Probably the most bizarre case of Munchausen's syndrome by proxy one of the authors (VJMD) has encountered involved a nurse in a pediatric intensive care unit. She was suspected of administering heparin, potassium chloride, and succiny1choline (alone and in various combinations) to infants and young children to precipitate a medical crisis (massive bleeding, cardiac and pulmonary arrest) so that she could resuscitate them and be viewed as a heroine. Unfortunately, she was not always able to resuscitate them. She was convicted of killing one child with succinylcholine and injuring another with heparin. Attorneys involved in the case suspected her of causing the deaths of from 15 to 30 other children.
Deaths from the lethal form of Munchausen's Syndrome by Proxy may be diagnosed as cases of near-miss SIDS (an entity which may not exist). Thus, Berger presented two cases of child abuse by suffocation presenting as near-miss SIDS.16 Fortunately, both children survived. The perpetrator was the mother in both instances. She apparently put her hand over her child's nose and mouth. Minford also reported child abuse presenting as apparent near-miss SIDS.17 Again, the child did not die. The mother admitted holding his nose, causing the child to become cyanotic and apneic.

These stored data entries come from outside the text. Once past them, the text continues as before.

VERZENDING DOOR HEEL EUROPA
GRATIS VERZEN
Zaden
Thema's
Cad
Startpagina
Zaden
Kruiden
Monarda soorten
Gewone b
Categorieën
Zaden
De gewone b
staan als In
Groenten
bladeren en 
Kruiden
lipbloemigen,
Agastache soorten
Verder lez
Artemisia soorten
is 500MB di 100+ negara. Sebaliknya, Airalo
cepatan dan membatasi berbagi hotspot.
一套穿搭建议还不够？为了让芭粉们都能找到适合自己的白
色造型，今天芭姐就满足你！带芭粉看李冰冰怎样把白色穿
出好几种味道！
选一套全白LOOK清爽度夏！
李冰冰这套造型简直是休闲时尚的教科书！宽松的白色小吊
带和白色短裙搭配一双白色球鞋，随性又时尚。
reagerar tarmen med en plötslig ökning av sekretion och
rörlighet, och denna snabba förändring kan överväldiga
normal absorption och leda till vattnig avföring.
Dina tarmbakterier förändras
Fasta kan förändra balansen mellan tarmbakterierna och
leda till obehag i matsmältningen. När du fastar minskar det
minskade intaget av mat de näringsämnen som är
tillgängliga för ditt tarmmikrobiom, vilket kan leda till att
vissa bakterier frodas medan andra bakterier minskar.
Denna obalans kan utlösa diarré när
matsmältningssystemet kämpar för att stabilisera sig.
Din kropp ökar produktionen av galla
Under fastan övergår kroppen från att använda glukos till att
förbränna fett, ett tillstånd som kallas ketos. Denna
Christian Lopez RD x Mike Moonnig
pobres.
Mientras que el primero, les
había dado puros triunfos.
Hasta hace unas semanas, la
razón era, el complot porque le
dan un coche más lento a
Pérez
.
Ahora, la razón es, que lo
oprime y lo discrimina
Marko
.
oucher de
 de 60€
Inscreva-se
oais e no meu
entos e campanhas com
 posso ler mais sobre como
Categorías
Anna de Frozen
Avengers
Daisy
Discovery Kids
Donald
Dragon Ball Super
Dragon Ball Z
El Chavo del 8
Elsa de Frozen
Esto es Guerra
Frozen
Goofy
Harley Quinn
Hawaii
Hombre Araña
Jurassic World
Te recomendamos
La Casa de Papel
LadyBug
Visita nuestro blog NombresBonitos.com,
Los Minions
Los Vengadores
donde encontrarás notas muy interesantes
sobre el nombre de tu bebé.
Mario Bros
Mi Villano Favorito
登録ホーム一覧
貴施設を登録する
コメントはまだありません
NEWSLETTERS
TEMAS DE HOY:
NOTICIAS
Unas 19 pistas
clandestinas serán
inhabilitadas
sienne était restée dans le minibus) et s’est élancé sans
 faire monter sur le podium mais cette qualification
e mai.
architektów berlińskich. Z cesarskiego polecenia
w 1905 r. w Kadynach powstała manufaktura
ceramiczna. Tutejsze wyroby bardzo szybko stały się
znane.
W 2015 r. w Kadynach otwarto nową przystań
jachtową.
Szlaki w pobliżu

The existence of cases of near-miss SIDS is debatable. Whether such cases actually represent potential cases of SIDS aborted due to the intervention of another or whether they are a misinterpretation of a normal apneic episode of an infant by an inexperienced observer is not clear. The importance of near-miss SIDS is that Munchausen's syndrome by proxy can be confused with it or some obscure apneic disorder. The presentation of the lethal variant of Munchausen's cases, however, is usually the same. Repeated apneic episodes in the presence of one individual (usually a parent), with the child's becoming cyanotic and limp; resuscitation, and repeated presentation in an emergency room or hospital with numerous admissions to a hospital, at which time the child has no problems unless left alone with the parent. Unfortunately, if suspicion is not aroused, there is a possibility that this will lead to the death of the child.